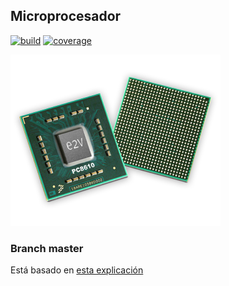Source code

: 
## Microprocesador

[![build](https://github.com/uqbar-project/eg-microprocesador-kotlin/actions/workflows/build.yml/badge.svg?branch=master)](https://github.com/uqbar-project/eg-microprocesador-kotlin/actions/workflows/build.yml) [![coverage](https://codecov.io/gh/uqbar-project/eg-microprocesador-kotlin/branch/master/graph/badge.svg)](https://codecov.io/gh/uqbar-project/eg-microprocesador-kotlin/branch/master/graph/badge.svg)

![image](./images/microprocessor.png)

### Branch master

Está basado en [esta explicación](https://docs.google.com/document/d/1-esJOhKb_yAABls-XdRrEYHzCv4yn-qqFtCu3xpgCg0/edit?usp=sharing)
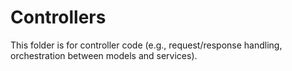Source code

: # Controllers

This folder is for controller code (e.g., request/response handling, orchestration between models and services).
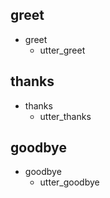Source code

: ## greet
* greet
  - utter_greet

## thanks
* thanks
  - utter_thanks

## goodbye
* goodbye
  - utter_goodbye
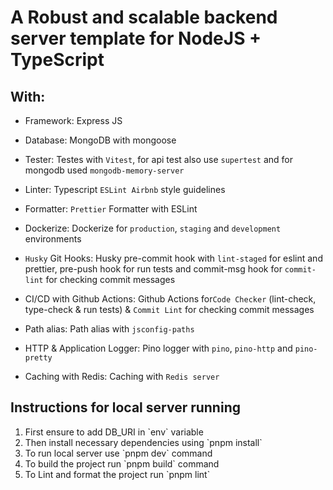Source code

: # A Robust and scalable backend server template for NodeJS + TypeScript

## With:

- Framework: Express JS

- Database: MongoDB with mongoose

- Tester: Testes with `Vitest`, for api test also use `supertest` and for mongodb used `mongodb-memory-server`

- Linter: Typescript `ESLint Airbnb` style guidelines

- Formatter: `Prettier` Formatter with ESLint

- Dockerize: Dockerize for `production`, `staging` and `development` environments

- `Husky` Git Hooks: Husky pre-commit hook with `lint-staged` for eslint and prettier, pre-push hook for run tests and commit-msg hook for `commit-lint` for checking commit messages

- CI/CD with Github Actions: Github Actions for`Code Checker` (lint-check, type-check & run tests) & `Commit Lint` for checking commit messages

- Path alias: Path alias with `jsconfig-paths`

- HTTP & Application Logger: Pino logger with `pino`, `pino-http` and `pino-pretty`

- Caching with Redis: Caching with `Redis server`

## Instructions for local server running

<ol>
    <li>First ensure to add DB_URI in `env` variable</li>
    <li>Then install necessary dependencies using `pnpm install`</li>
    <li>To run local server use `pnpm dev` command</li>
    <li>To build the project run `pnpm build` command</li>
    <li>To Lint and format the project run `pnpm lint`</li>
</ol>
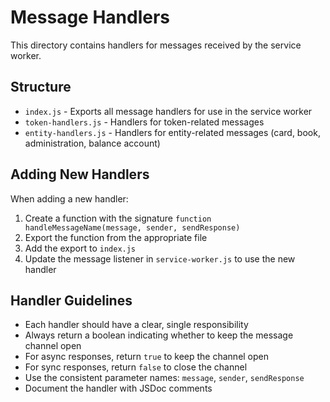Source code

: # Message Handlers

This directory contains handlers for messages received by the service worker.

## Structure

- `index.js` - Exports all message handlers for use in the service worker
- `token-handlers.js` - Handlers for token-related messages
- `entity-handlers.js` - Handlers for entity-related messages (card, book, administration, balance account)

## Adding New Handlers

When adding a new handler:

1. Create a function with the signature `function handleMessageName(message, sender, sendResponse)`
2. Export the function from the appropriate file
3. Add the export to `index.js`
4. Update the message listener in `service-worker.js` to use the new handler

## Handler Guidelines

- Each handler should have a clear, single responsibility
- Always return a boolean indicating whether to keep the message channel open
- For async responses, return `true` to keep the channel open
- For sync responses, return `false` to close the channel
- Use the consistent parameter names: `message`, `sender`, `sendResponse`
- Document the handler with JSDoc comments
* * *
EXERCISE OBJECTIVE:
Retype the records exactly. Any image in them should not appear in what you write.

FINAL ANSWER:
Source code

: 
## Microprocesador

[![build](https://github.com/uqbar-project/eg-microprocesador-kotlin/actions/workflows/build.yml/badge.svg?branch=master)](https://github.com/uqbar-project/eg-microprocesador-kotlin/actions/workflows/build.yml) [![coverage](https://codecov.io/gh/uqbar-project/eg-microprocesador-kotlin/branch/master/graph/badge.svg)](https://codecov.io/gh/uqbar-project/eg-microprocesador-kotlin/branch/master/graph/badge.svg)

![image](./images/microprocessor.png)

### Branch master

Está basado en [esta explicación](https://docs.google.com/document/d/1-esJOhKb_yAABls-XdRrEYHzCv4yn-qqFtCu3xpgCg0/edit?usp=sharing)
Source code

: # Controllers

This folder is for controller code (e.g., request/response handling, orchestration between models and services).
Source code

: ## greet
* greet
  - utter_greet

## thanks
* thanks
  - utter_thanks

## goodbye
* goodbye
  - utter_goodbye
Source code

: # A Robust and scalable backend server template for NodeJS + TypeScript

## With:

- Framework: Express JS

- Database: MongoDB with mongoose

- Tester: Testes with `Vitest`, for api test also use `supertest` and for mongodb used `mongodb-memory-server`

- Linter: Typescript `ESLint Airbnb` style guidelines

- Formatter: `Prettier` Formatter with ESLint

- Dockerize: Dockerize for `production`, `staging` and `development` environments

- `Husky` Git Hooks: Husky pre-commit hook with `lint-staged` for eslint and prettier, pre-push hook for run tests and commit-msg hook for `commit-lint` for checking commit messages

- CI/CD with Github Actions: Github Actions for`Code Checker` (lint-check, type-check & run tests) & `Commit Lint` for checking commit messages

- Path alias: Path alias with `jsconfig-paths`

- HTTP & Application Logger: Pino logger with `pino`, `pino-http` and `pino-pretty`

- Caching with Redis: Caching with `Redis server`

## Instructions for local server running

<ol>
    <li>First ensure to add DB_URI in `env` variable</li>
    <li>Then install necessary dependencies using `pnpm install`</li>
    <li>To run local server use `pnpm dev` command</li>
    <li>To build the project run `pnpm build` command</li>
    <li>To Lint and format the project run `pnpm lint`</li>
</ol>
Source code

: # Message Handlers

This directory contains handlers for messages received by the service worker.

## Structure

- `index.js` - Exports all message handlers for use in the service worker
- `token-handlers.js` - Handlers for token-related messages
- `entity-handlers.js` - Handlers for entity-related messages (card, book, administration, balance account)

## Adding New Handlers

When adding a new handler:

1. Create a function with the signature `function handleMessageName(message, sender, sendResponse)`
2. Export the function from the appropriate file
3. Add the export to `index.js`
4. Update the message listener in `service-worker.js` to use the new handler

## Handler Guidelines

- Each handler should have a clear, single responsibility
- Always return a boolean indicating whether to keep the message channel open
- For async responses, return `true` to keep the channel open
- For sync responses, return `false` to close the channel
- Use the consistent parameter names: `message`, `sender`, `sendResponse`
- Document the handler with JSDoc comments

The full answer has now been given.